Styles: comedy, dramedy, grump-with-a-heart-of-gold
Others: Nebraska, About Schmidt, American Splendor, Stripes

I don’t need to tell you that there are few actors as universally beloved as Bill Murray. His presence in a film isn’t a guaranteed mark of overall quality, but it’s at least a guarantee that you’ll get to watch Bill Murray. This is usually enough. Sure, there are plenty of opportunities these days to see Murray shine in films that would succeed without his help, but it’s almost more fascinating to watch him carry a film that would fall flat without him: while plenty of people call What About Bob? and Groundhog Day “classics,” how good would they really be without Murray?
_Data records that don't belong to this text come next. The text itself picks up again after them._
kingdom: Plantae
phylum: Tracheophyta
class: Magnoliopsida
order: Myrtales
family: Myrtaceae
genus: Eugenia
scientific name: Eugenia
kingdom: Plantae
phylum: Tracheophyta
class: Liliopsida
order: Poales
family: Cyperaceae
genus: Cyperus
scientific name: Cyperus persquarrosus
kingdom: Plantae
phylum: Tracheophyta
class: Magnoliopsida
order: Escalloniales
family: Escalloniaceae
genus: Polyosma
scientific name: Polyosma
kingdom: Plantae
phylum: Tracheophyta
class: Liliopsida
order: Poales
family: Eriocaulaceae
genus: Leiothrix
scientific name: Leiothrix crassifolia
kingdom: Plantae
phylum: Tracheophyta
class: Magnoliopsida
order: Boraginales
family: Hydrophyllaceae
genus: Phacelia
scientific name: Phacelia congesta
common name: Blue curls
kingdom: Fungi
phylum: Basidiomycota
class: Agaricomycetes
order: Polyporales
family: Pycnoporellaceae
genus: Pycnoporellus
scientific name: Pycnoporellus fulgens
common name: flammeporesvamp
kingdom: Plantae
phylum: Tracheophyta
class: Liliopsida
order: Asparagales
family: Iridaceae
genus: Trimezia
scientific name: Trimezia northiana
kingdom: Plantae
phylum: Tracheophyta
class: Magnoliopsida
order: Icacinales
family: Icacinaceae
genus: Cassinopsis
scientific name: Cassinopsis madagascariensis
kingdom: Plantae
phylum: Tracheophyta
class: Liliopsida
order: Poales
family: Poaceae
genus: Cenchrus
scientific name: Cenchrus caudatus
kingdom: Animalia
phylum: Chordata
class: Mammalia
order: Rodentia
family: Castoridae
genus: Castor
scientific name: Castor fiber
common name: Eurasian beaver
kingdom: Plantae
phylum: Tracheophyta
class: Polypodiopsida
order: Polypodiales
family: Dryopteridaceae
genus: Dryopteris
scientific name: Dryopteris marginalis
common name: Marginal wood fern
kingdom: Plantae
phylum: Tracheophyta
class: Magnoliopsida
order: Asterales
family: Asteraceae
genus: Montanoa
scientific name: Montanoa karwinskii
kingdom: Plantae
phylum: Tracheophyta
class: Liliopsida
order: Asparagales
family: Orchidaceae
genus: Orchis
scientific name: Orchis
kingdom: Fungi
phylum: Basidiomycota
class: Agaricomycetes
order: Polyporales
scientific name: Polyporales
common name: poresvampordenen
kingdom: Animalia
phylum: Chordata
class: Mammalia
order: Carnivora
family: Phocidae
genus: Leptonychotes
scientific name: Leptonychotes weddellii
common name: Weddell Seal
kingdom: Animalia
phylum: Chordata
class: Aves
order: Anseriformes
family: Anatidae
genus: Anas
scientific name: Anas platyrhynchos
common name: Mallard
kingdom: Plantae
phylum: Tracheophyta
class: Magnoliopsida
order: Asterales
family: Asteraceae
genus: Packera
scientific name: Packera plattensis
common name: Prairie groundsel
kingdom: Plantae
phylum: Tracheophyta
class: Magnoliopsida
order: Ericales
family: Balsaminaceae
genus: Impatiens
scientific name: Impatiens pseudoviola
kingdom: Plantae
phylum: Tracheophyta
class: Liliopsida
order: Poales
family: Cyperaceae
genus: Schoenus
Even just hearing him voice a hideous CGI Garfield is somehow comforting (though that, of course, is one of the few movies even he couldn’t salvage).

St. Vincent wouldn’t be as bad as all that without Murray, but his scenery-chewing makes the film’s flaws substantially less glaring. Murray turns the defeated boomer/Vietnam vet Vincent McKenna, seemingly written as a slightly sweetened New York version of Hank Chinaski, into something more like the logical endpoint for the characters he used to play in Stripes, Meatballs, and the like. Those “lovable loser” types were charming and cute when Murray was in his twenties and thirties; in real life, though, they’d be destined to live out their twilight as Vincent does here, ravaged by age, alcoholism, and one too many losses.

Break character. Okay, straight up: St. Vincent made me cry. It wasn’t like I was totally bawling, but it wasn’t the proverbial single tear either. The same thing happened when I saw Nebraska.

Resume character. The plot and construction are trite, but reasonably effective: single mother Maggie and her smartass wussy kid Oliver (Melissa McCarthy and Jaden Lieberher, respectively) move in next door to hard-luck Vincent, and their relationship starts on a bad note. Through a series of incidents, Vincent ends up babysitting Oliver after school. As Oliver warms to the prickly Vincent, he is exposed to a seedy world of fighting, gambling, drinking, and “ladies of the night,” but also discovers a basic decency underneath Vincent’s crotchety exterior. The push/pull between Vincent-the-asshole and Vincent-the-hurt-good-guy lends the film much of its dramatic tension; the results are predictable.

Break character. With Nebraska, it was likely because it made me think about the inevitability of losing my dad; with St. Vincent, it is probably because I’ve already lost my grandpa, whose parallels with Murray’s character here (war veteran, alcoholic, grump with a scabbed-over heart of gold) are substantial. It’s a dirty cinematic trick to play the universal anxiety of losing parents/grandparents for sniffles, but that doesn’t mean it doesn’t work.

Resume character. Is that really a problem, though? Most of Murray’s most beloved films are traditional three-act, happy ending affairs; it is the subtlety of his performance and his bittersweet/tragicomic gaze that make such movies worth watching, not their construction. St. Vincent is unlikely to go on many “Bill Murray Top Five” lists, but it’s still a chance to watch a master at work. I say get it where you can, while you can.

Break character. Yeah, St. Vincent isn’t actually very good, but it doesn’t matter. I mean, take off the rose-colored glasses, and It’s a Wonderful Life is treacle, too… a lot of “classics” are. St. Vincent is not destined for classic status, and it’s a damn sight from even being as good a film as Nebraska, but fuck it. Sometimes, you just want a movie to make you cry and miss your grandpa. If you have a problem with that, you’re the worst kind of callous asshole and are officially not invited to my birthday party.